Behavioural finance expert warns clients they must understand full cost of a fund despite the 'race to zero'
Advisors have been urged to remind clients that the best place to put their money is with a firm that “wins when they win”.
Vanguard’s recent decision to follow other peer brokerage firms in the US in eliminating stock commissions continued the industry trend ignited by Charles Schwab, which was the first major broker to give investors zero-commission online trades.
TD Ameritrade and ETrade quickly copied this move, with Fidelity following suit.

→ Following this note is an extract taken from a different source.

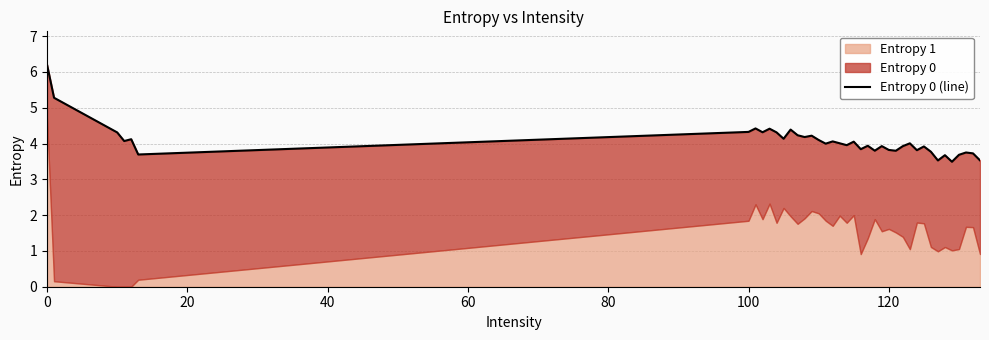

What is the average value?

4.1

In confirming the move, Vanguard said it expanded its commission-free platform, which has included mutual funds since 1977 and nearly every ETF since 2018.

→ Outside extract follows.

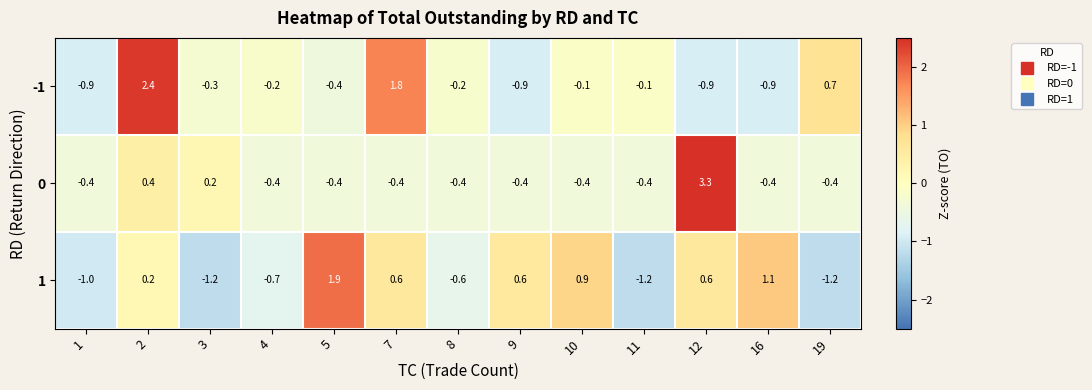

What is the total value across all series at 10?

0.4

Dan Egan, managing director of behavioural finance and investing at Betterment, told WP that while this is simply a continuation of the broad fee compression across the industry, Vanguard may face a different challenge, given their business model means they plough proceeds from stock lending back into their funds to the benefit of shareholders, rather than as a revenue source.
More pertinently, he also warned investors that these heavyweight firms aren’t racing to zero out of altruism.
“Broadly, the industry’s transition toward zero-fee ETFs means that investors will have to consider more aspects of a fund to understand its full costs,” he said. “It’s especially crucial for clients to understand how Vanguard, Schwab, and Fidelity are continuing to make money even as they’ve cut their most visible fees.”
He explained that brokerages make a profit when clients trade frequently and that they have become skilled at influencing client behaviour. Egan also warned about clients having their money moved into different in-house funds without informing customers.
He added: “Because offering free trading encourages your clients to trade much more frequently, they’re likely to take a dip in performance. Meanwhile, the brokerage firm will still generate consistent revenue through activities like selling order flow.
“It’s also likely that zero-fee funds may cause more conflicts of interest in investing—for example, last spring, SoFi was caught moving customers from existing investments into the company’s new ETF, increasing their tax bills. Now that commission-free has become the new normal across the industry, be sure to remind your clients that the best place to put their money is with a firm that wins when they win.”